How to find a doctor if you have WPW
What is Wolff-Parkinson-White Syndrome (WPW)?
Normally, the heartbeat begins at the sinoatrial (SA) node, located in your right atrium. When the SA node fires, electrical
activity spreads through the right and left atria, causing them to contract. The impulses travel to the atrioventricular (AV) node,
which is the bridge that allows the impulses to go from the atria to the ventricles. The impulse then travels through the walls of
the ventricles, causing them to contract. The hearts regular pattern of electrical impulses causes the heart to fill with blood and
contract in a normal fashion.
Normal Heart Rhythm

Wolff-Parkinson White (WPW)


WPW is an electrical abnormality in the heart that may be associated with supraventricular tachycardia (fast heart rate originating
above the ventricles).
When you have WPW, along with your normal conduction pathway, you have an extra pathway called an accessory pathway.

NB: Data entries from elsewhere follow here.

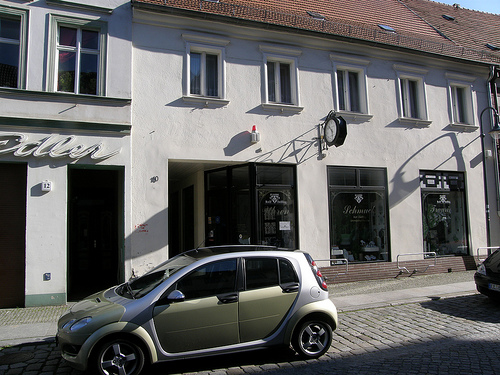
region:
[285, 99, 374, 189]
the clock is attched to the building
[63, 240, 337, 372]
the car is parked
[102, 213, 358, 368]
the car is four door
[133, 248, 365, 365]
the car is shiny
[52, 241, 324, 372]
the car is off green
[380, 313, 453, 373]
the road is cobblestone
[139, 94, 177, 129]
the bulding is white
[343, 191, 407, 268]
the windows have writing on them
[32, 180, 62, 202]
the number is 12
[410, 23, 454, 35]
the roof is shingled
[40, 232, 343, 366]
The car is light green.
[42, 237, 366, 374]
The car is small.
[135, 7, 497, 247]
The building is white.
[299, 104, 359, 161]
The building has a clock in front of it.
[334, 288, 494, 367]
The street has cobblestones.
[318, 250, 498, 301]
The building has bike racks in front of it.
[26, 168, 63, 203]
The number twelve is on the wall.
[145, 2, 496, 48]
The roof of building is brown.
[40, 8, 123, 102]
The window doesn't have curtains.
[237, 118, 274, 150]
Red light is on the wall.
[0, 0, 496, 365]
cars parked in front of buildings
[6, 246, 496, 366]
green and silver car on cobblestone street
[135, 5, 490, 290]
red roof over gray buildings with large store windows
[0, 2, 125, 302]
scripted sign in between windows and doorways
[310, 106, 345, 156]
white clock in black frame with dark hands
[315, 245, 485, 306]
silver railings on brick panel on grey sidewalk pavement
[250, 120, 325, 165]
shadow showing design on metal support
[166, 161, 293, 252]
dark window by side of recessed entryway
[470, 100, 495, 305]
curved black lamppost behind car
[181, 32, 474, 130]
row of divided windows with sills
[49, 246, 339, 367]
Car parked near curb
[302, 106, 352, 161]
Clock hanging from building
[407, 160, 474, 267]
large window on building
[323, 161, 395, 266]
Large window on building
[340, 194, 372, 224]
Writing on the window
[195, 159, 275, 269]
Doorway on the building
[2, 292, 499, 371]
Street made of brick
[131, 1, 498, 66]
Roof on the building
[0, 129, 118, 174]
Large letters on the building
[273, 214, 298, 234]
White sign on window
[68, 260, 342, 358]
A small green car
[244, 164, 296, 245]
A black glass window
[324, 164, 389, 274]
A black glass window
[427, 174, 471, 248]
A black glass window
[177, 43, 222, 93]
A black glass window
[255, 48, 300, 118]
A black glass window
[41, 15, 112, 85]
A black glass window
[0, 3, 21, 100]
A black glass window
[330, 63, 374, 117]
A black glass window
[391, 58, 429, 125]
A black glass window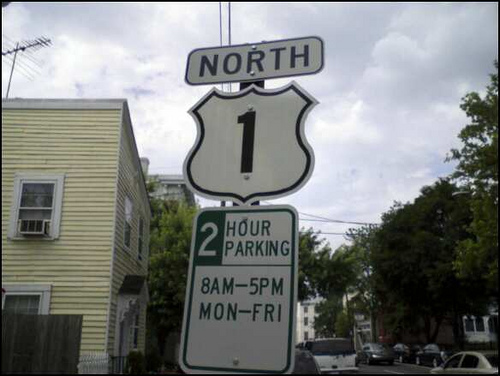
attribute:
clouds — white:
[381, 30, 445, 80]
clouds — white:
[366, 90, 436, 155]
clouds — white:
[331, 74, 370, 208]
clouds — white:
[118, 22, 163, 79]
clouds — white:
[67, 28, 114, 71]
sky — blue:
[10, 11, 483, 193]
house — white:
[0, 96, 146, 373]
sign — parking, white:
[186, 200, 293, 370]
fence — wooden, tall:
[3, 310, 83, 374]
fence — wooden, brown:
[24, 307, 124, 358]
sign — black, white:
[187, 43, 324, 199]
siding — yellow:
[2, 106, 126, 374]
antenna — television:
[0, 34, 51, 99]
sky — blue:
[325, 6, 490, 185]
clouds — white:
[351, 60, 436, 161]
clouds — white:
[318, 37, 460, 188]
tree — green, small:
[365, 179, 488, 359]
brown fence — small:
[0, 310, 82, 374]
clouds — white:
[333, 5, 440, 107]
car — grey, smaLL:
[355, 342, 398, 365]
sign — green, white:
[172, 202, 303, 373]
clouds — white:
[330, 33, 446, 118]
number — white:
[199, 222, 217, 255]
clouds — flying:
[345, 57, 430, 168]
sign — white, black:
[159, 29, 354, 96]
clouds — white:
[44, 58, 204, 169]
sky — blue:
[104, 55, 474, 266]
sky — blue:
[55, 50, 471, 235]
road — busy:
[329, 350, 430, 374]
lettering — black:
[200, 45, 309, 75]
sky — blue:
[15, 5, 484, 226]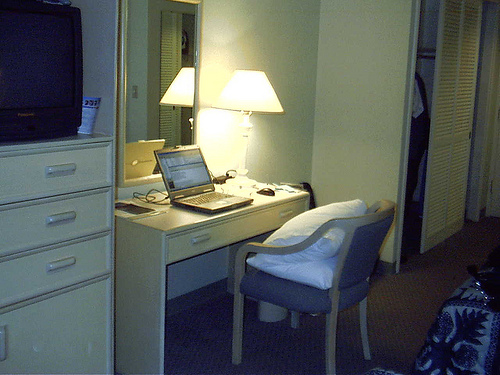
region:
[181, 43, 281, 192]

They are normal heart muscle, not specialized electric tissue, and they may:
Conduct impulses faster than normal
Conduct impulses in both directions
The impulses travel through the extra pathway (short cut) as well as the normal AV-HIS Purkinje system. The impulses can
travel around the heart very quickly, in a circular pattern, causing the heart to beat unusually fast. This is called re-entry
tachycardia.
Wolff-Parkinson-White Syndrome - WPW
Re-entry arrhythmias occur in about 50 percent of people with WPW; some patients may also have atrial fibrillation(a common
irregular heart rhythm distinguished by disorganized, rapid, and irregular heart rhythm). Although rare, the greatest concern for
people with WPW is the possibility of having atrial fibrillation with a fast ventricular response that worsens to ventricular
fibrillation, a life-threatening arrhythmia.
History
In 1930, Wolff, Parkinson and White described a distinct electrocardiograph (ECG) pattern in healthy young people with short
bursts of tachycardia. In 1933, other doctors noted the reason for this irregular rhythm was a faster passage of impulses traveling
through the ventricles. In 1944, doctors confirmed the presence of extra pathways.
What causes WPW?
Prevalence:
WPW is a congenital heart abnormality. It is the most common type of ventricular preexcitation (preexcitation: the impulses
travel to the ventricle earlier than what you would expect them to if they traveled down the normal pathway through the AV
node).
WPW occurs randomly in the general population, occurring in about 1 to 3 per 1,000 persons. In the general population, men
have a higher incidence of WPW than women do, and there is a higher incidence of multiple accessory pathways in men.